With respect to Dr. Mathew's testimony, the trial court's
finding that he did not give an opinion as to defendant's
competency to proceed was supported by the evidence, and this
finding is therefore conclusive on appeal.
Id. When asked whether
he had an opinion as to whether defendant could assist in his own
defense in a rational and reasonable manner, Dr. Mathew replied
that he tried to explain to [defendant] what my role was . . . he
didn't seem to be able to comprehend it at all . . . we didn't get
very far. When asked whether defendant could make a reasonable
and rational decision regarding acceptance of a potential juror,
Dr. Mathew replied [t]hat's a difficult question for me to answer,
because that's more for a neuropsychologist to answer . . . my own
opinion would be that he would have a hard time doing that.
Finally, when asked whether defendant could reasonably and
rationally decide what evidence to present, or what witnesses to
call, Dr. Mathew replied that's outside of my limits of expertise.

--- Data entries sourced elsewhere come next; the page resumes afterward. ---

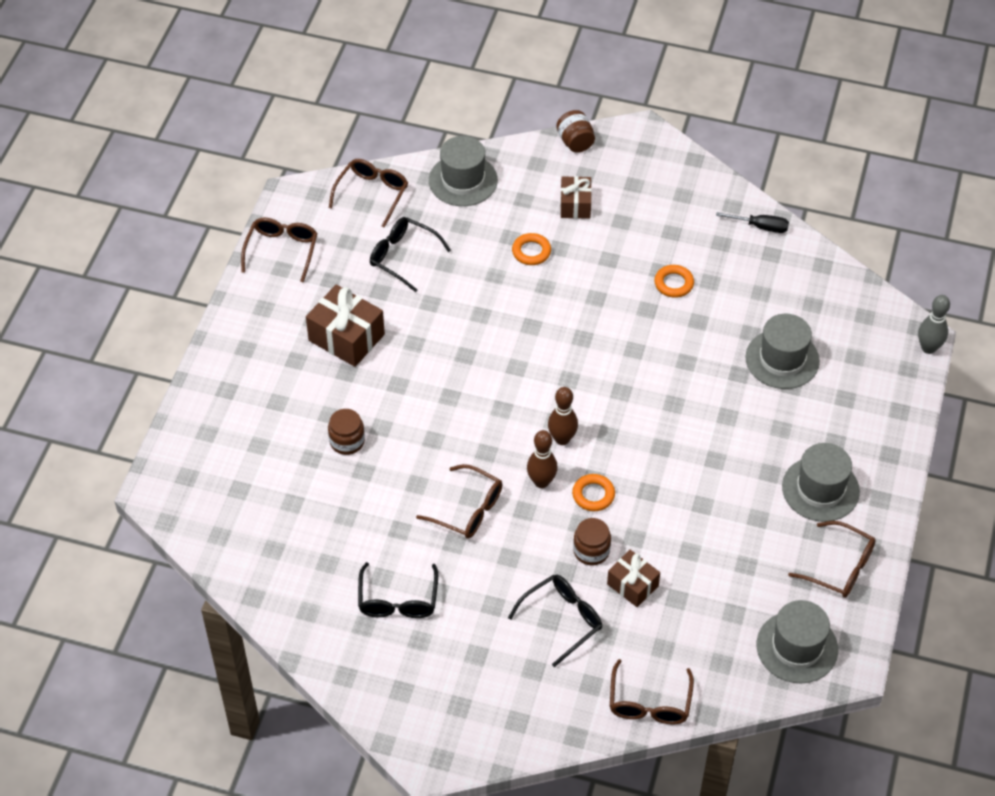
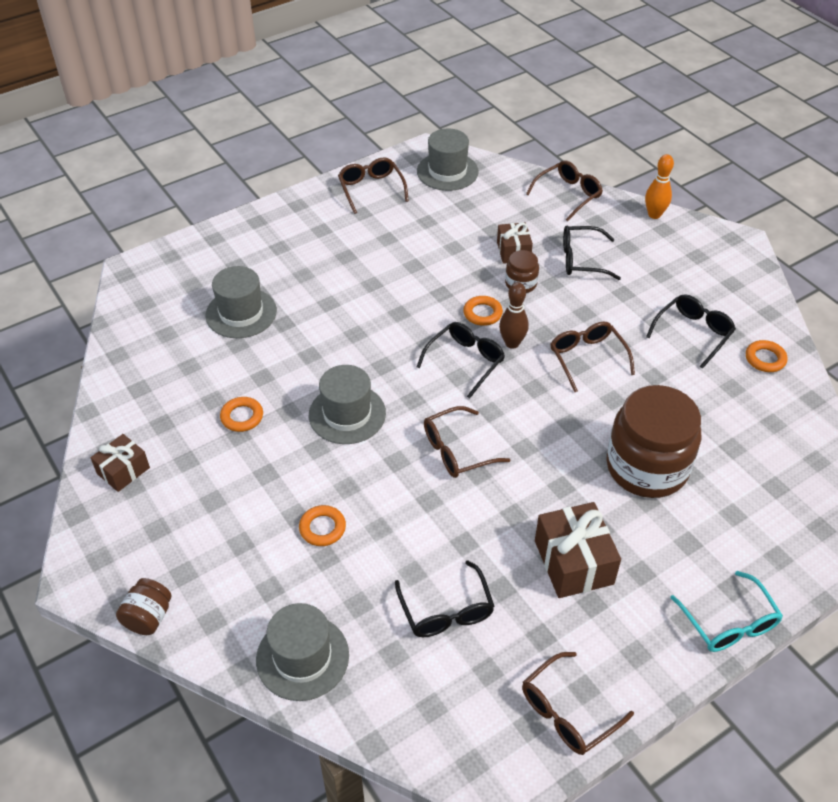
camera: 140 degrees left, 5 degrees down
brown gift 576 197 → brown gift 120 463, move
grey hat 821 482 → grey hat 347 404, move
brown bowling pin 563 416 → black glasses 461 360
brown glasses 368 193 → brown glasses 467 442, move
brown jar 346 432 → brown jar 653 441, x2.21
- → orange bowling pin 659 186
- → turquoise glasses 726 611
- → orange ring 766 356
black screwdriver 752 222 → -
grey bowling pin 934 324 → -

I would expect him to have difficulties. We find that this
evidence supports the trial court's finding that Dr. Mathew did not
give an opinion as to defendant's competency to proceed, andtherefore the trial court did properly consider his testimony at
the competency hearing. This assignment of error is overruled.
We hold, for the reasons stated herein, that defendant
received a trial free of any error.
No error.
Chief Judge EAGLES and Judge MCCULLOUGH concur.